Tuesday, June 04, 2013

A rare up-close look at 16th Connecticut flag

Facilities administrator Eric Connery (left)  and Bill Caughman remove the 
16th Connecticut flag from its large case...
... and carefully lay it on a table in the Hall of Flags at the State Capitol in Hartford.
The 16th Connecticut flag rarely is taken from its case, according to Eric Connery, 
facilities administrator at the State Capitol.
Massachusetts antiques dealer Harold Gordon (right) examines the 16th Connecticut flag.
The Antietam secretary mentioned in this post was exposed in 2018 as a forgery.

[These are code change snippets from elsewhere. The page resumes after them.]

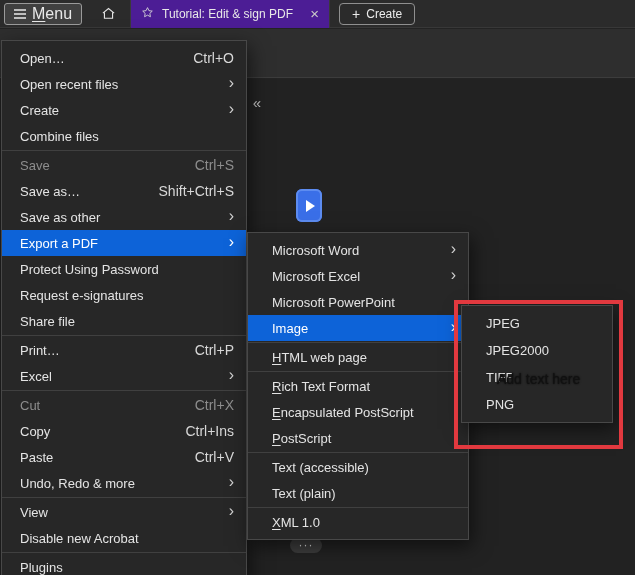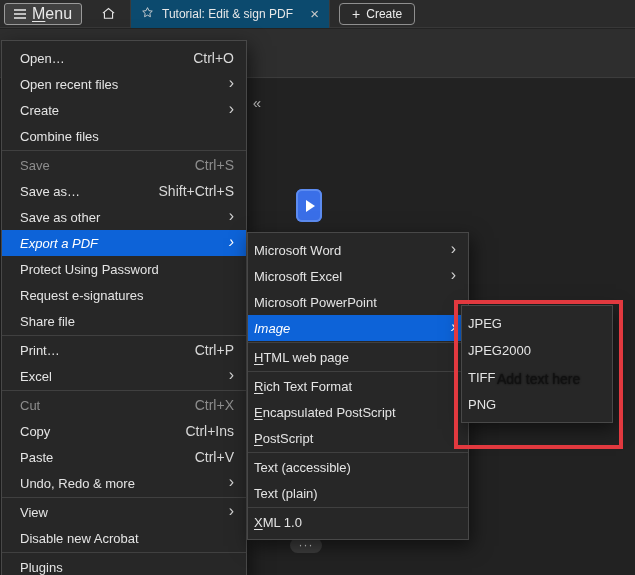"Tutorial: Edit & sign PDF" .tab { background: #0c4a6e -> #4c1d95 }
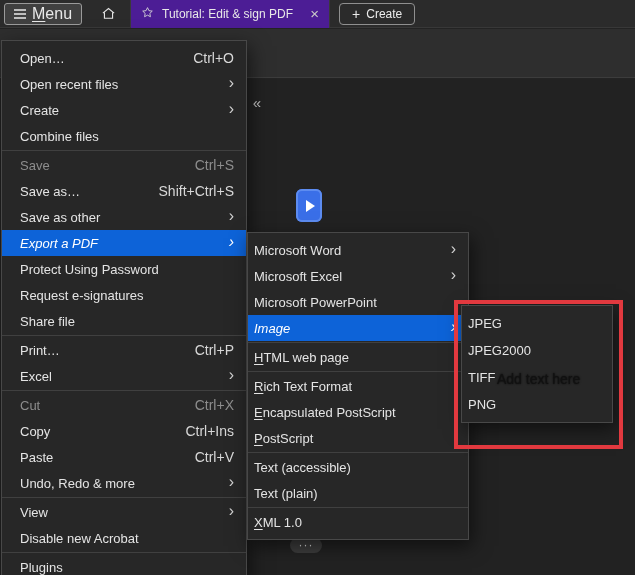"Export a PDF" .mi.hl { font-style: italic -> none }
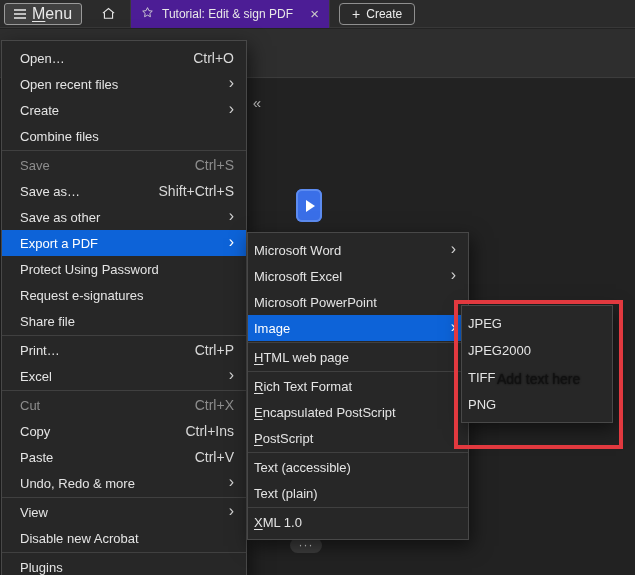"Microsoft Word" .export-menu .mi, .image-menu .mi { padding-left: 6px -> 24px }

The goal of solving a small mystery wasn't achieved, but I did get an up-close look at rare piece of Connecticut Civil War history recently. First, here's a little background:

Part of a hugely outnumbered Union garrison at Plymouth, N.C., most of the 16th Connecticut surrendered on April 20, 1864 and was sent to prisoner-of-war camps, including the most notorious one of the war at Andersonville, Ga. Before a white flag was waved that day, the 16th Connecticut's lieutenant colonel ordered the regimental flags ripped from the poles and torn to shreds, which were distributed to the men.  Some of the Connecticut soldiers who survived the camps kept the pieces of the flags throughout their imprisonment. After the war,  pieces of the regimental flags were gathered by veterans, sewn together to form a shield and scroll and then mounted in the middle of a new silk flag, which was created by Tiffany and Co. in New York. The story has been recounted many times, including here and here.

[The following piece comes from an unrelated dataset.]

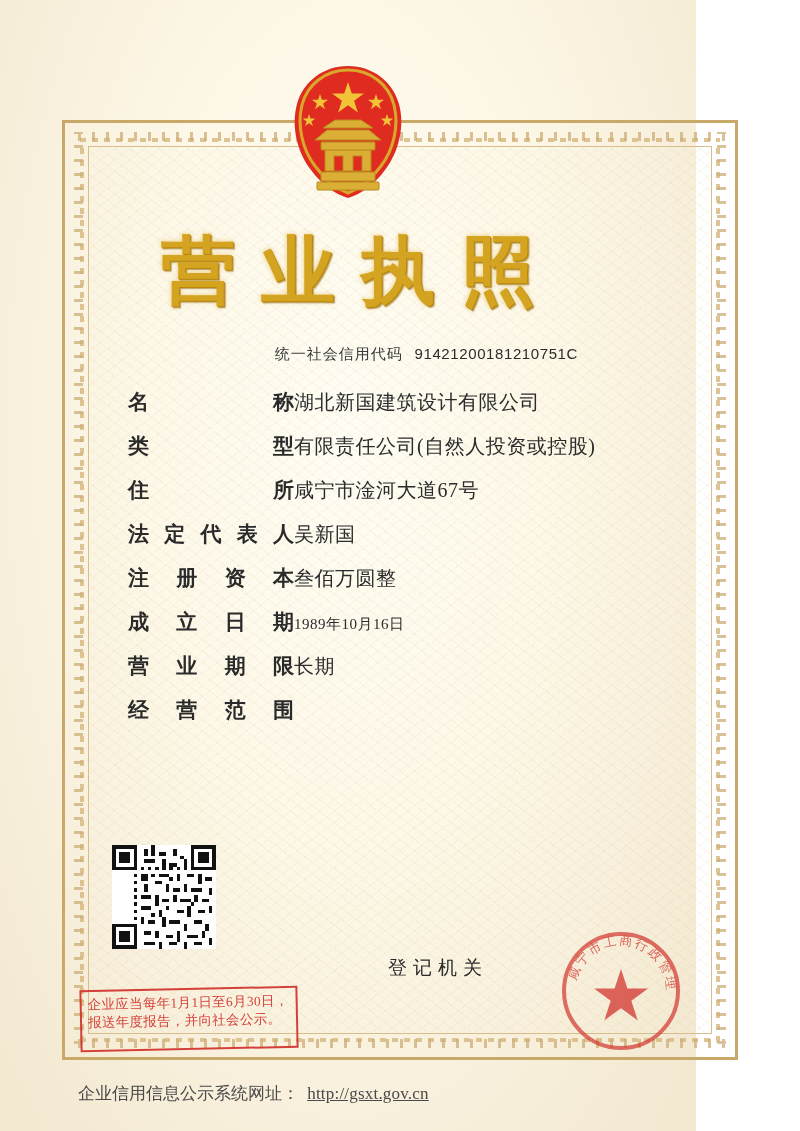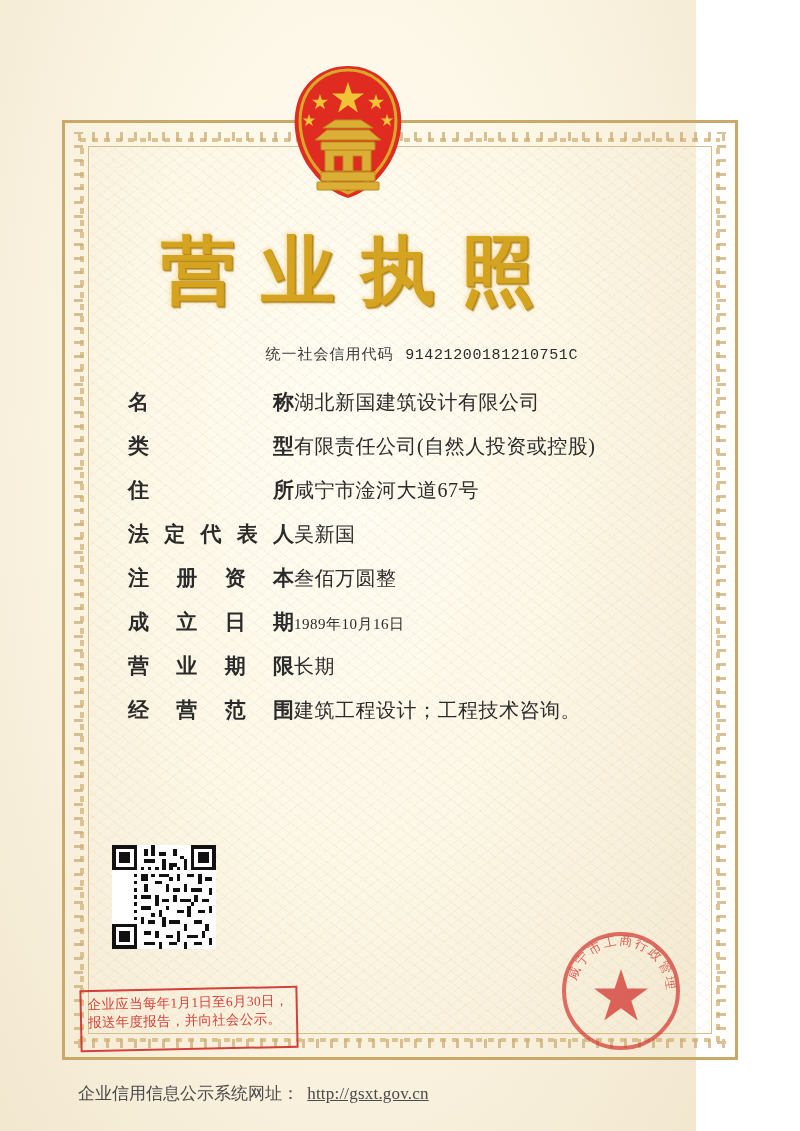"91421200181210751C" .credit-code { font-family: Liberation Mono, monospace -> Liberation Sans, sans-serif }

On Sept. 17, 1879, in one of the grandest celebrations in Hartford history, more than 8,000 Connecticut Civil War veterans marched from the old State Arsenal building with their battle-scarred regimental flags to the new State Capitol building. Nearly 70,000 people, many waving American flags, turned out for "Battle Flag Day" on the 17th anniversary of the Battle of Antietam. The build-up leading up to the event was massive in the local newspaper, with story after story noting plans for the big day. The old flags, the centerpiece of the celebration, were almost treated with the same reverence given to holy relics.
Does the star from this secretary belong to the pieces of flag
 sewn  into the 16th Connecticut flag at the Hall of Flags 
in the State Capitol in Hartford?

"If the veterans of the war, whose love for the old flag brings them to the city to-day, could have looked in at the state arsenal last week and seen the tender, loving care with which the old flags were inspected and repaired by the committee of ladies selected for that purpose, they would prize them still more highly," the Hartford Courant reported on the day of the event. "The Day We Celebrate! All Honor to old flag and the heroes who defended it!" blared a headline in the Courant on "Battle Flag Day."

A lengthy six-column story in the next morning's Courant called the event a huge triumph, noting "the walks were thronged with lookers on, and with the strains of music and the blending of colors added to the moving scene, it photographed itself on the memory, never to be obliterated." After the march to the State Capitol, the regimental flags, including the 16th Connecticut's, were displayed in huge cases in the Hall of Flags, where many of them remain today.

About a year and a half ago, Massachusetts antiques dealer Harold Gordon contacted me about a piece of furniture he bought with an amazing tie to Antietam. In 1876, in honor of his brother, a private in the 16th Connecticut who was killed at Antietam, Wells Bingham was given an ornate 8-foot secretary made predominantly of walnut and oak. Spelled out in cattle bone on the ornate front are the words "Antietam" and "Sept. 17, 1862," as well as the name John F. Bingham, Wells' brother. A IX Corps badge is mounted between the "18" and "76." The knobs are bird's-eye maple with bone inset circles. A clock, crowned with an eagle and including the words "The Union Preserved" near the base, is mounted on top. When the inside right front door is opened, "Yankee Doodle Dandy" plays on a music box. On the plaque just below the bookshelf are these words:

"Presented to Wells A. Bingham by his friends. The secretary a rememberance of his brother John F. Bingham who offered up his life at Antietam, Maryland Sept. 17, 1862. The encased star a remnant of the colors carried that day by the 16th Infantry. The memory plaque made from a shard of his knife."

Ever since he bought the magnificent piece of folk art in 2006, Gordon was curious if the piece of flag inside a tin mounted on the secretary belonged to the 16th Connecticut flag in the Hall of Flags at the State Capitol in Hartford. Bill Caughman, whose wife Geraldine wrote the definitive book on Connecticut Civil War flags, arranged for our visit. The 16th Connecticut flag was carefully removed from its huge case and placed on a small table for our half-hour perusal. To our untrained eyes, Gordon's star didn't appear to match stars on the flag, but the opportunity to check out one of state's most significant Civil War relics was a treat. The flag, according to State Capitol facilities administrator Eric Connery, is rarely removed from its case.

"Antietam" appears in gold lettering near the top of the flag.
A gold eagle tops the staff of the 16th Connecticut flag.